Atmospheric Environment 49 (2012) 415e418
Dioxin inhalation doses from wood combustion in indoor cookfires
Amanda L. Northcross
Approximately 3 billion people worldwide rely on solid biomass fuels for household cooking and space heating, and approximately 50 to 60% use wood, often indoors in poorly ventilated situations. Daily exposures to high concentrations of smoke from cookstoves inside kitchens create large smoke exposures for women cooks and their small children. The smoke from burning wood fuel contains hundreds of toxic compounds, including dioxins and furans some of the most toxic compounds known to science. Health affects from exposure to dioxins include reproductive and developmental problems, damage the immune system, interference with hormones and also cause cancer. This study measure concentrations of dioxins and furans in a typical Guatemalan village home during open cookfires.
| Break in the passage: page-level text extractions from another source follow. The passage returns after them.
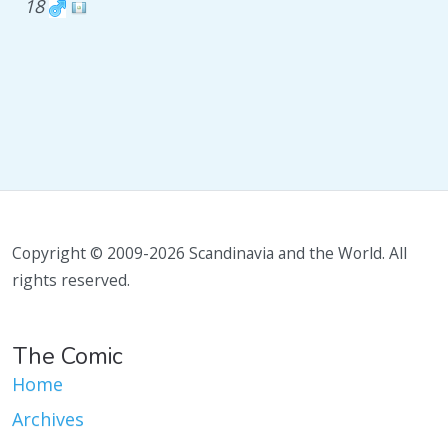
18
Copyright © 2009-2026 Scandinavia and the World. All
rights reserved.
The Comic
Home
Archives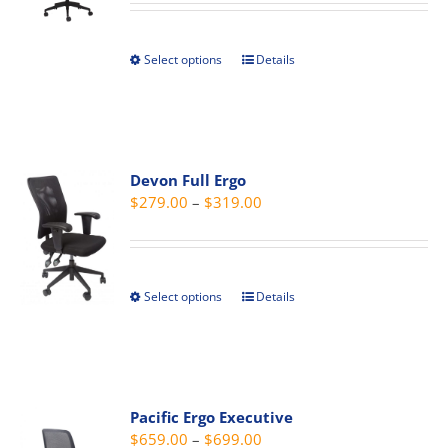
$289.00
be
through
chosen
Select options
Details
This
$329.00
on
product
the
has
product
multiple
page
variants.
Devon Full Ergo
The
Price
$
279.00
–
$
319.00
options
range:
may
$279.00
be
through
chosen
Select options
Details
This
$319.00
on
product
the
has
product
multiple
page
variants.
Pacific Ergo Executive
The
Price
$
659.00
–
$
699.00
Measured concentrations averaged 0.32 ng m3 over 31 fires. A Monte Carlo simulation was conducted using parameter estimates based on 8 years of research experience in the study area. The 46% of babies have an estimated total daily intake (TDI) which exceed the WHO TDI guideline for dioxins and furans, 3% of women and 26% of 5-year-old children based solely inhalation of particle phase dioxins in woodsmoke from an open cooking fire. These values may be underestimates, as they did not include gas phase concentrations or ingestion of dioxins and furans through food, which is the largest route of exposure in the developed world.